If you write attention kernels on MI300X
Use AITER when you can. The gap to Triton-on-AMD is real (18–62% in throughput across our grid), it's biggest at the head dimensions and sequence lengths that show up in production prefill, and it's explained by matrix-core utilization that the autotuner currently doesn't reach. None of that is going to change in the next month because someone made a clever scheduling change in Triton — the gap sits at a structural level the compiler would need to learn to handle.
Use the Triton baseline when AITER isn't an option — when you need a kernel you can read and modify, when your fused-attention variant isn't supported by AITER's API, or when you're doing research on what the autotuner could do better. It's a real choice, not a fallback.
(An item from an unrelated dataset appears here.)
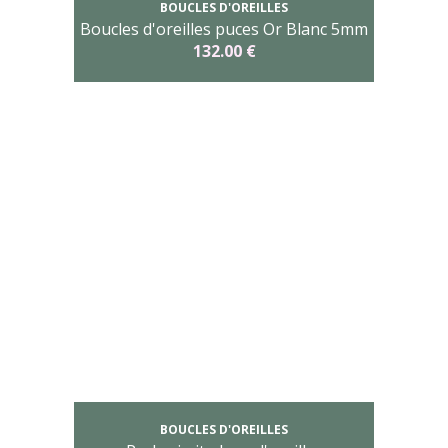
BOUCLES D'OREILLES
Boucles d'oreilles puces Or Blanc 5mm
132.00 €
BOUCLES D'OREILLES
At 60–80% of AITER's throughput, depending on the shape, it's good enough to be the working answer for a substantial slice of workloads.
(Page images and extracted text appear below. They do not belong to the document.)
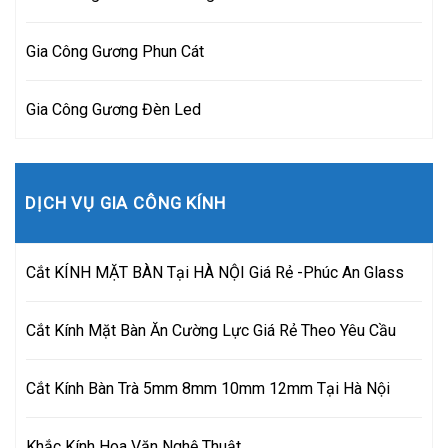
Gia Công Gương Phun Cát
Gia Công Gương Đèn Led
DỊCH VỤ GIA CÔNG KÍNH
Cắt KÍNH MẶT BÀN Tại HÀ NỘI Giá Rẻ -Phúc An Glass
Cắt Kính Mặt Bàn Ăn Cường Lực Giá Rẻ Theo Yêu Cầu
Cắt Kính Bàn Trà 5mm 8mm 10mm 12mm Tại Hà Nội
Khắc Kính Hoa Văn Nghệ Thuật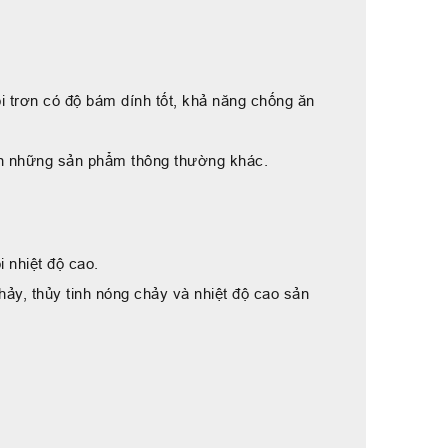
i trơn có độ bám dính tốt, khả năng chống ăn
hơn những sản phẩm thông thường khác.
i nhiệt độ cao.
hảy, thủy tinh nóng chảy và nhiệt độ cao sản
If you integrate against PyTorch on ROCm
Know that your SDPA performance is your AOTriton performance: PyTorch
SDPA on ROCm dispatches to AOTriton's compiled Triton FA kernel, not
to AITER. If a few-tens-of-percent throughput uplift on attention
matters for your workload, an explicit dispatch to AITER's
flash_attn_func is worth the integration cost. If it doesn't, the
SDPA path is the same throughput as a hand-rolled Triton path — that
is a useful thing to know in advance.
If you build benchmarks for AI hardware
The shape of this dataset — timing joined to hardware counters on the
same shape keys — is the part we found most useful, and the part most
attention benchmarks skip. rocprofv3 is mature enough on MI300X to
collect derived utilization metrics in a single pass per cell, which
keeps the methodology costs low. The runner and configs are in the
repo and the dataset is reproducible from them; if you want to extend
the comparison to a workload we didn't cover, fork it.
What we would measure next
Three directions in roughly increasing scope. GQA configurations (H_KV < H) and the decode regime (B=1, short Q against long KV) together would cover the shapes production LLM inference actually runs at. The backward pass — a separate kernel with different performance characteristics — would let the comparison say anything useful about training. And as both AITER and the Triton-on-AMD ecosystem keep moving, the same harness over the same grid in six months would tell us whether the gap is closing, holding, or widening — which is the question that actually matters for anyone betting on portable kernels long-term.
The vendor library wins for attention on MI300X in 2026. That's not news. What this post tries to be useful for is the measurement of how much it wins, where it wins, and why it wins — because the gap has a name now, and a named gap is the kind compilers eventually close.